╭─ DATASET RECORDS

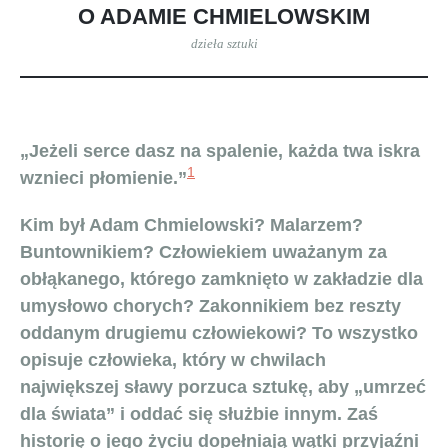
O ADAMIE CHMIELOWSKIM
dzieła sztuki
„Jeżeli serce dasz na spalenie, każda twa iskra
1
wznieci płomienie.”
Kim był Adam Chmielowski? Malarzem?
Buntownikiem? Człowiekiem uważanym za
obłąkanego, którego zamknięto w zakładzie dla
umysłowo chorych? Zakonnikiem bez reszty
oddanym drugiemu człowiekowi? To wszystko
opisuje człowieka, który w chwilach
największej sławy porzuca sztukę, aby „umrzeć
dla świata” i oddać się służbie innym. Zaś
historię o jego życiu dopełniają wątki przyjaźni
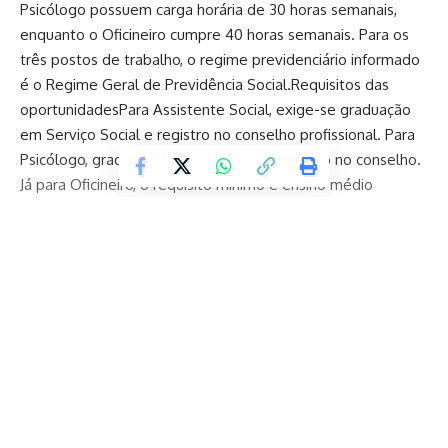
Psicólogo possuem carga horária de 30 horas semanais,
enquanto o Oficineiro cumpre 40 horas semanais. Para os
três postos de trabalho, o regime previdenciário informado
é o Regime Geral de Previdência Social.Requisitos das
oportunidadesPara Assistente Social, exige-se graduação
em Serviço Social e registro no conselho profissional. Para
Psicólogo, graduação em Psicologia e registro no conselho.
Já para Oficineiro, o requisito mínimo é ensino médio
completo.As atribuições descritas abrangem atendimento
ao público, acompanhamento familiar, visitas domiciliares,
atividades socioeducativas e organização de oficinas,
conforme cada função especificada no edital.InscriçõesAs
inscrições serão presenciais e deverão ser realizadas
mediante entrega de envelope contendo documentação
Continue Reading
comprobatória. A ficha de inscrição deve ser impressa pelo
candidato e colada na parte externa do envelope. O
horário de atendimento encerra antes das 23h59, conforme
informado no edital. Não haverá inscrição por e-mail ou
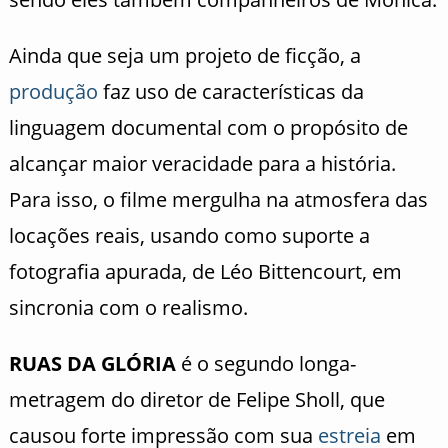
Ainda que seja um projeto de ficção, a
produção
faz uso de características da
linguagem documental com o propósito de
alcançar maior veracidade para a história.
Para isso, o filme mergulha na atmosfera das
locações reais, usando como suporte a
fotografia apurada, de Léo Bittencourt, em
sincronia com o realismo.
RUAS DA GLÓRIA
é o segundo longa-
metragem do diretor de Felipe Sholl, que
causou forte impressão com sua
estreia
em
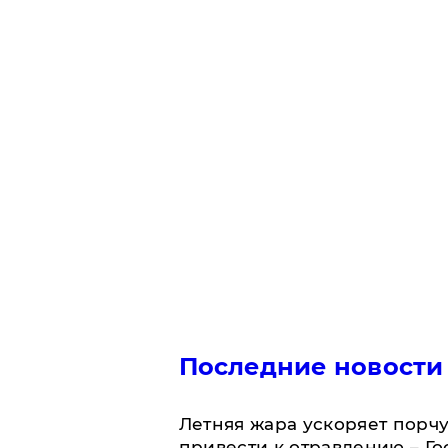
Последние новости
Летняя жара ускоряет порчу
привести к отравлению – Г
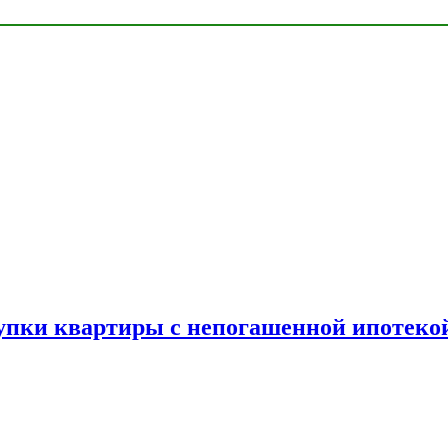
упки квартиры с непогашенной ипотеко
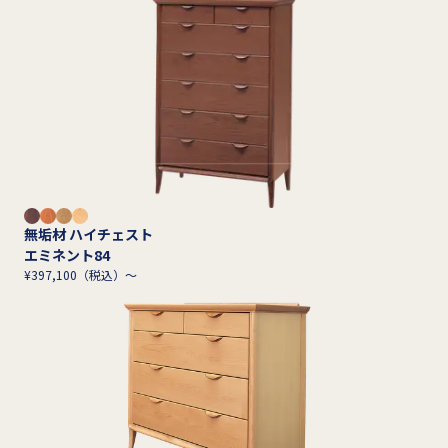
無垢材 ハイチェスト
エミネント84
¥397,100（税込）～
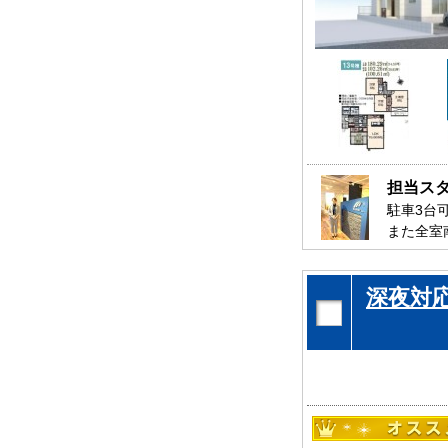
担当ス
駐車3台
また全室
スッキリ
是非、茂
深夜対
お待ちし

╰─
╭─ DATASET RECORDS

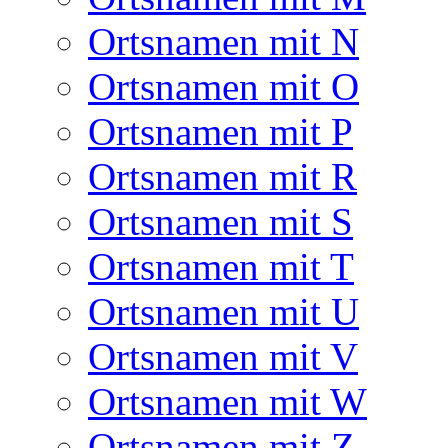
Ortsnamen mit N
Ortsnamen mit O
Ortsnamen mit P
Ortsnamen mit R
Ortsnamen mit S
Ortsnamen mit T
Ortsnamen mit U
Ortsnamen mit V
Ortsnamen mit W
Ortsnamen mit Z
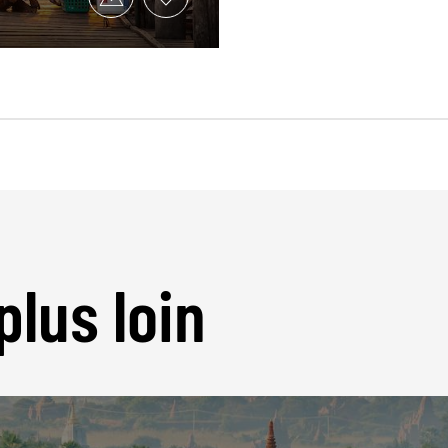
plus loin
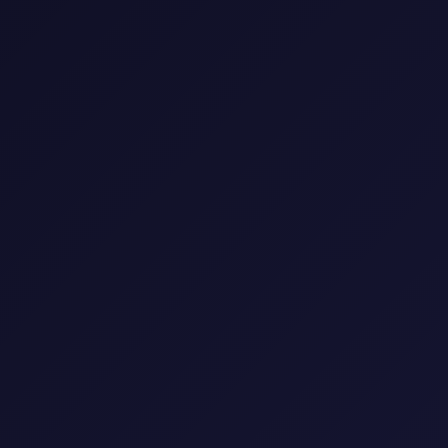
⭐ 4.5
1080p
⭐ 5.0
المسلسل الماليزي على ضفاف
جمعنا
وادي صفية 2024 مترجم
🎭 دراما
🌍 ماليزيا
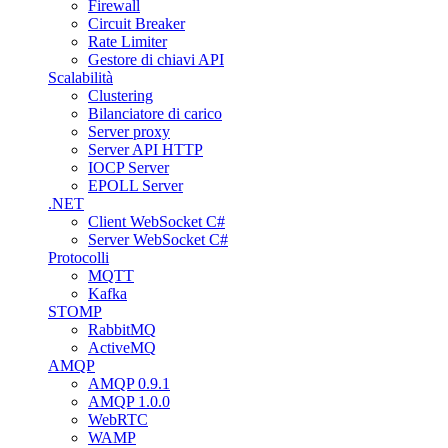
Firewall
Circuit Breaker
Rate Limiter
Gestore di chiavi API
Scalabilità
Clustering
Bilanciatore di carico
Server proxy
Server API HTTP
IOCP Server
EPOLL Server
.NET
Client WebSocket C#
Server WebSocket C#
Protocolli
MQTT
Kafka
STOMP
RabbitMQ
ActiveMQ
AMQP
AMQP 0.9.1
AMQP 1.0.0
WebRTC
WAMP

╰─

**YOUR OBJECTIVE:** What's needed is an exact copy of the records above from the line containing "O ADAMIE CHMIELOWSKIM" down to the line containing "Continue Reading", both included, without any pictures.

**PROBLEM SOLUTION:**
O ADAMIE CHMIELOWSKIM
dzieła sztuki
„Jeżeli serce dasz na spalenie, każda twa iskra
1
wznieci płomienie.”
Kim był Adam Chmielowski? Malarzem?
Buntownikiem? Człowiekiem uważanym za
obłąkanego, którego zamknięto w zakładzie dla
umysłowo chorych? Zakonnikiem bez reszty
oddanym drugiemu człowiekowi? To wszystko
opisuje człowieka, który w chwilach
największej sławy porzuca sztukę, aby „umrzeć
dla świata” i oddać się służbie innym. Zaś
historię o jego życiu dopełniają wątki przyjaźni
Psicólogo possuem carga horária de 30 horas semanais,
enquanto o Oficineiro cumpre 40 horas semanais. Para os
três postos de trabalho, o regime previdenciário informado
é o Regime Geral de Previdência Social.Requisitos das
oportunidadesPara Assistente Social, exige-se graduação
em Serviço Social e registro no conselho profissional. Para
Psicólogo, graduação em Psicologia e registro no conselho.
Já para Oficineiro, o requisito mínimo é ensino médio
completo.As atribuições descritas abrangem atendimento
ao público, acompanhamento familiar, visitas domiciliares,
atividades socioeducativas e organização de oficinas,
conforme cada função especificada no edital.InscriçõesAs
inscrições serão presenciais e deverão ser realizadas
mediante entrega de envelope contendo documentação
Continue Reading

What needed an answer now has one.